Pulp Prices are Down; What About Paper?
Pulp prices are slipping. Will paper prices follow?
One reason is that most of the North American market is integrated and mills are not heavily dependent on purchased pulp. But there’s another, more fundamental reason.
Pulp prices are still high—more than 30% above year ago levels—but that’s not the point, either.
There is a more fundamental reason, and I can’t say this often enough—prices are determined by supply and demand. Pulp prices are determined by the supply and demand for pulp, while paper prices are determined by the supply and demand for paper.

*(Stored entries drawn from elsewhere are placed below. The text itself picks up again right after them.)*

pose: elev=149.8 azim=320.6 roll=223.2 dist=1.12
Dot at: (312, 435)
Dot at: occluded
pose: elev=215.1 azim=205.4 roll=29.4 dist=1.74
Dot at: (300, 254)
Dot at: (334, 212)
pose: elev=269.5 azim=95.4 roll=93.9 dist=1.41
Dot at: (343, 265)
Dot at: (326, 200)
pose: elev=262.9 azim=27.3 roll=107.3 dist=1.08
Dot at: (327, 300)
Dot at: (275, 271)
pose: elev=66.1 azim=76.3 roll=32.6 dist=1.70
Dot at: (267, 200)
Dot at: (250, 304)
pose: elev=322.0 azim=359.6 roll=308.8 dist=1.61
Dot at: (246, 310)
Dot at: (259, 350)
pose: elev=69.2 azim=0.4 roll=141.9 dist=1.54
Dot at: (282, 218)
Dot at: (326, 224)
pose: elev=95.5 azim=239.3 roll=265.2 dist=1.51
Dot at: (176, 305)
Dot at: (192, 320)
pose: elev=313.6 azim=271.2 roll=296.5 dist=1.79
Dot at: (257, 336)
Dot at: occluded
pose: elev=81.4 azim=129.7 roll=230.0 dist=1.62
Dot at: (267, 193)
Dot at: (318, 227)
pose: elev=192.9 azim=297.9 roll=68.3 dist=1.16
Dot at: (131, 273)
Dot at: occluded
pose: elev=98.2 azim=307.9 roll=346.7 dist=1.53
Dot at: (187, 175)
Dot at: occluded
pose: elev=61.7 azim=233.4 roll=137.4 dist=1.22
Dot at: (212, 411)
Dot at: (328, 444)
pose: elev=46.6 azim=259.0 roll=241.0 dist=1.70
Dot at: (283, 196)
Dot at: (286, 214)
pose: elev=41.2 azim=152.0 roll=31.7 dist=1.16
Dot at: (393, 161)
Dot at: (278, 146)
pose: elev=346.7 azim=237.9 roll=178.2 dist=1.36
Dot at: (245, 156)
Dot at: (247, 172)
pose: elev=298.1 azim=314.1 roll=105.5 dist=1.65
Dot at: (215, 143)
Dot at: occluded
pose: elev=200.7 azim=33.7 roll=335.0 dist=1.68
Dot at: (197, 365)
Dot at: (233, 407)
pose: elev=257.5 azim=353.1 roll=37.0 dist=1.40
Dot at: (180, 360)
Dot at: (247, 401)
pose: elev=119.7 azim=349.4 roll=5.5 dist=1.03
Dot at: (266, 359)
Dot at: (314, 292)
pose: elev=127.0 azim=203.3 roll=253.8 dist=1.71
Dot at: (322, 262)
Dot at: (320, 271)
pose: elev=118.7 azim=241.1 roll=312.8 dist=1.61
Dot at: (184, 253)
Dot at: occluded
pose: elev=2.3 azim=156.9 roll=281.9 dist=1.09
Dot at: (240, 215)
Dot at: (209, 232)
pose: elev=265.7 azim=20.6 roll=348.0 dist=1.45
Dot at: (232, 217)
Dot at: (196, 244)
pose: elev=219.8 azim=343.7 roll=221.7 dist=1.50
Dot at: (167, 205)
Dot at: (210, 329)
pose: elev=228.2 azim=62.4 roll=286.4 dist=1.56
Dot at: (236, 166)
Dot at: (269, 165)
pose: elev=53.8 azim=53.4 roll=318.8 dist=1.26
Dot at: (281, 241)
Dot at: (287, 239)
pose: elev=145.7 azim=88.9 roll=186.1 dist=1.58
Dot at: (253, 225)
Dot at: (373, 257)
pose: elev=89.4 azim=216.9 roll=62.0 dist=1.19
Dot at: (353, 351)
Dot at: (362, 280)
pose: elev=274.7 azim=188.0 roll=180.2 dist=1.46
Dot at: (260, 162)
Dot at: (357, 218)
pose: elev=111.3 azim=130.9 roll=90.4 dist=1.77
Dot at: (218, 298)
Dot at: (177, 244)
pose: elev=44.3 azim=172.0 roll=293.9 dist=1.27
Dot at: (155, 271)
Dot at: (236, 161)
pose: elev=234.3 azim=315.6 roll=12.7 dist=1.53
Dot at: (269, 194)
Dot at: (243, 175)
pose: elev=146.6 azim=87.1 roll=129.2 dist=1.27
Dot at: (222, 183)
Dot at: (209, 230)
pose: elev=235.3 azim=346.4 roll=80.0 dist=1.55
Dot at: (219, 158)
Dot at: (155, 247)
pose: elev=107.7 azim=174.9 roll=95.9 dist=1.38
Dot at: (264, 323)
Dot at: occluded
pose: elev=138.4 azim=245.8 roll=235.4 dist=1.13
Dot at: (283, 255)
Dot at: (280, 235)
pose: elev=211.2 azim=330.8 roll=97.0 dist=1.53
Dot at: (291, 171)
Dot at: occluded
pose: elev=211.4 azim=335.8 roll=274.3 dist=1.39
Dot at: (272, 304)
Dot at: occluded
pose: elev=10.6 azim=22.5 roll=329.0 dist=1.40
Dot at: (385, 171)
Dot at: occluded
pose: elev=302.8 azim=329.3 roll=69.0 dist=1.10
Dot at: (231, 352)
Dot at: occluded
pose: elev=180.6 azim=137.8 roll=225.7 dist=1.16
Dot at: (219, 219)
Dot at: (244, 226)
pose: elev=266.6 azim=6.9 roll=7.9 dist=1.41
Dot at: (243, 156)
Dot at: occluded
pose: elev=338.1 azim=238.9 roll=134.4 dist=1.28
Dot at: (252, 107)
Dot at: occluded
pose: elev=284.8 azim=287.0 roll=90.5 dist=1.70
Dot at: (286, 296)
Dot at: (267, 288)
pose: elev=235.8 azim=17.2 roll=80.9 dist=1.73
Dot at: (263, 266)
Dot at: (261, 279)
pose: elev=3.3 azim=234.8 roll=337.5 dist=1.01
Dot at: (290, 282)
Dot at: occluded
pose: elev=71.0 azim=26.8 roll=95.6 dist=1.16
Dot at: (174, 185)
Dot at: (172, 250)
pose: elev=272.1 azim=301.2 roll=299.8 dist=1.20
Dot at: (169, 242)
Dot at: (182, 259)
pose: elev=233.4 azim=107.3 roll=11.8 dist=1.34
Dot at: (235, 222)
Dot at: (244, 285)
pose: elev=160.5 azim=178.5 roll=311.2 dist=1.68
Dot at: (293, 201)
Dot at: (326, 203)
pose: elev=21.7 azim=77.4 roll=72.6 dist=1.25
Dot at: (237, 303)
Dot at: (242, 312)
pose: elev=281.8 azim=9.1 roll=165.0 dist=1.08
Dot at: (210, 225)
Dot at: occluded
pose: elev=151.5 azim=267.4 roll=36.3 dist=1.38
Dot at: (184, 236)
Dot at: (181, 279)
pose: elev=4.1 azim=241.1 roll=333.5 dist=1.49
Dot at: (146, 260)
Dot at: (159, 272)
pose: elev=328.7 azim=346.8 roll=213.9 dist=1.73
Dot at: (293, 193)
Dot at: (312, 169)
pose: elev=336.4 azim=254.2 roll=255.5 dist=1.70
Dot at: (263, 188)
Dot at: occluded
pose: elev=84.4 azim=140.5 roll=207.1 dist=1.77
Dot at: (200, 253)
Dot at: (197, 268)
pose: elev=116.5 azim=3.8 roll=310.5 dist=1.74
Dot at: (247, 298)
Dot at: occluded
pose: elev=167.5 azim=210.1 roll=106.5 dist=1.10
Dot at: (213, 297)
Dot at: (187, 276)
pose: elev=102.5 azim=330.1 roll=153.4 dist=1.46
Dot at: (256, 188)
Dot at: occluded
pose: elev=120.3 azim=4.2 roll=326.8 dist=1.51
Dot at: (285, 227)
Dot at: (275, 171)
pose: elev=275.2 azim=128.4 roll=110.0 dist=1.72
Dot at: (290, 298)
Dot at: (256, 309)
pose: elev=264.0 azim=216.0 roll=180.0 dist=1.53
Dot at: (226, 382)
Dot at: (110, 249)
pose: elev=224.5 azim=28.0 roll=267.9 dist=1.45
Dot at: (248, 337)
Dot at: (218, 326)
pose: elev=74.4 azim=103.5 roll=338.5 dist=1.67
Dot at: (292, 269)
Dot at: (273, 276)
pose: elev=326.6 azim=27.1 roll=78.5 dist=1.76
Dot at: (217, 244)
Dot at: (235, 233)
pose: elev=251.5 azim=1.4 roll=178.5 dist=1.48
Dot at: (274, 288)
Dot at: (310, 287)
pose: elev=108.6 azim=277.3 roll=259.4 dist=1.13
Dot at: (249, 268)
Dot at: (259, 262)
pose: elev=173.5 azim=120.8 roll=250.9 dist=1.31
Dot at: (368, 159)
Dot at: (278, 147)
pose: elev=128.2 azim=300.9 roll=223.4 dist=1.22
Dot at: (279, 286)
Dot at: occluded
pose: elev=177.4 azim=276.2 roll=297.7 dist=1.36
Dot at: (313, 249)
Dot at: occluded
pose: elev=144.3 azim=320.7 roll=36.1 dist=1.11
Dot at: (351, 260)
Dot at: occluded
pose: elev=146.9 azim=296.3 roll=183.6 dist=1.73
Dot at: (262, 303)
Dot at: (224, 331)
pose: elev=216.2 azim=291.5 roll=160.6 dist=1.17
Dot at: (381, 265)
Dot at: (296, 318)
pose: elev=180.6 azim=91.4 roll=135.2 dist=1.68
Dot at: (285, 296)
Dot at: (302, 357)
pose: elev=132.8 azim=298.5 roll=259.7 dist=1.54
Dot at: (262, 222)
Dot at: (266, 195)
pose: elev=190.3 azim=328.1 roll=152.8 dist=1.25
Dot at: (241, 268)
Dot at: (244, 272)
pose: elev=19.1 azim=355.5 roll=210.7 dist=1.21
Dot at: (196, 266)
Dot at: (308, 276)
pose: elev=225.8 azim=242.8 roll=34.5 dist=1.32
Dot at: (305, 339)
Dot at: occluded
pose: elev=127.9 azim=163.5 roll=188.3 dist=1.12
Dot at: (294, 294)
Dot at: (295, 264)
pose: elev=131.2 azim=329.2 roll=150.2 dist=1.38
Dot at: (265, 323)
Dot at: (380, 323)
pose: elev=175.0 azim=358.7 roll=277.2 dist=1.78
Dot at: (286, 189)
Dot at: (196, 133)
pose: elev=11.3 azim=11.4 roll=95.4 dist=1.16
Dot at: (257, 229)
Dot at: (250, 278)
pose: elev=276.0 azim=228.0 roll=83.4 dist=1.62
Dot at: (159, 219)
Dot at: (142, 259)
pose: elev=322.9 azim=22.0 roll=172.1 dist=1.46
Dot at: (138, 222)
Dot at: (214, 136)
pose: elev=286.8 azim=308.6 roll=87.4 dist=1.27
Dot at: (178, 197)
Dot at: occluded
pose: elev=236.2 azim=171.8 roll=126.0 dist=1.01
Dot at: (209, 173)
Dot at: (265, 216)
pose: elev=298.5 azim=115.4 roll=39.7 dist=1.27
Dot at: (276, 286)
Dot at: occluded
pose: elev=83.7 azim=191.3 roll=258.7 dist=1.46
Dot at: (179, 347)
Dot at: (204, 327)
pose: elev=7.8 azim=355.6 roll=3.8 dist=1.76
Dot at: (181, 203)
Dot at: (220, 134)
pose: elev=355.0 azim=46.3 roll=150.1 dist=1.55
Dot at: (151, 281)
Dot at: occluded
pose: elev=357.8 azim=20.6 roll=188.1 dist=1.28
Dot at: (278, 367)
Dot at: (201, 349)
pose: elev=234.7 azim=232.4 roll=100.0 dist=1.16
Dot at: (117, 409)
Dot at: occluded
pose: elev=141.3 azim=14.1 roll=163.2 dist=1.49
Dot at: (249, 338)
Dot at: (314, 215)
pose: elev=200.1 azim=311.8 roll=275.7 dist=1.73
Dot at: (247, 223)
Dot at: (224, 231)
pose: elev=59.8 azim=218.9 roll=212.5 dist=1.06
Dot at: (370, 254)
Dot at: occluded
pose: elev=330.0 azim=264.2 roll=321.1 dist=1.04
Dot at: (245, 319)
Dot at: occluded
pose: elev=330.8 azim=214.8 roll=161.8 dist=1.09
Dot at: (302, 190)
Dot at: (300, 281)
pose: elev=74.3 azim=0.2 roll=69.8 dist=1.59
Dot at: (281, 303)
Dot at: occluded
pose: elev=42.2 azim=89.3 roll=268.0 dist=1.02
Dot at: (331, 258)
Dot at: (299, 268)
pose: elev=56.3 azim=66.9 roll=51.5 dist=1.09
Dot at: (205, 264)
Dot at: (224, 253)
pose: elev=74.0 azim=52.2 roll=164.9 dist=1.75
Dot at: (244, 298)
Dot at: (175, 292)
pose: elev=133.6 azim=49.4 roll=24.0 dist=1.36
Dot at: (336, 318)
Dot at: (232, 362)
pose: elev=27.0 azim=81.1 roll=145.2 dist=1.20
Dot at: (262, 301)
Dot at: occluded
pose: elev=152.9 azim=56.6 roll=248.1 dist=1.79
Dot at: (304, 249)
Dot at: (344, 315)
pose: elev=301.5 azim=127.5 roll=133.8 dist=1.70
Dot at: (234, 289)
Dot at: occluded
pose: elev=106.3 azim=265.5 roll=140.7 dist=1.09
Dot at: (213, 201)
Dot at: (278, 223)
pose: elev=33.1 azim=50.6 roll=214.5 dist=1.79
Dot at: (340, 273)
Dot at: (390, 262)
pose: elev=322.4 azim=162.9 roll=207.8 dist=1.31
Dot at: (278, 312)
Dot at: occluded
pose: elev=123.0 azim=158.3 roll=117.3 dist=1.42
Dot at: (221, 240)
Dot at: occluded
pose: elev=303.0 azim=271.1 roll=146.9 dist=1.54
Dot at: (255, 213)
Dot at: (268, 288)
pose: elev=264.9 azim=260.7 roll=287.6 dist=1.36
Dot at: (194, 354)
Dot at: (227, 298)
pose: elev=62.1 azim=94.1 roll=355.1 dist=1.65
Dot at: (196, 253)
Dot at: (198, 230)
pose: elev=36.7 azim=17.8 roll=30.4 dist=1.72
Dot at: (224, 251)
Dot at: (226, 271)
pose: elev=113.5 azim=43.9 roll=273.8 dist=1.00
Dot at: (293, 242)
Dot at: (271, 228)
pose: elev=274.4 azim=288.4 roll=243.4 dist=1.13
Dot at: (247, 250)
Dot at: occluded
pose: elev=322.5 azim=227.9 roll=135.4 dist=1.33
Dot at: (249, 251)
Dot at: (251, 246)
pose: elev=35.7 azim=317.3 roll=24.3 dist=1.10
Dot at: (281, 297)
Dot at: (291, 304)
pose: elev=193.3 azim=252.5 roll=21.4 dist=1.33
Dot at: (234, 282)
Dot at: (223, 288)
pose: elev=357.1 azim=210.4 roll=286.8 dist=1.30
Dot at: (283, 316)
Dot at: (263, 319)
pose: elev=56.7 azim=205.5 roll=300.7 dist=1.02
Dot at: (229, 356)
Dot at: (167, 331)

As we have discussed, paper prices have been strong because, although demand has been weak, consolidation and capacity reductions have kept supply and demand in balance. Pulp prices have been strong because global demand, especially demand from China, has been strong and supply has not kept up. Pulp is truly a global commodity. Pulp also competes with recovered fiber and recovered fiber prices have also been strong, with some grades up more than 50% from year ago levels.
A few years ago, I did a detailed study of how well pulp and paper prices move together. At first glance, they move together quite well—very much like from space, the surface of the Earth looks smooth. But when you look closer, a different reality appears. In fact, there were several times in the past 20 years when pulp and paper prices moved in opposite directions for 12 months or more.
If anything, paper prices lead pulp prices, not the other way around. If you think about it, this makes sense. Higher paper demand will mean higher pulp demand, at least to a degree. And even though demand is only part of the price equation, if all else is equal, higher pulp demand will mean higher pulp prices.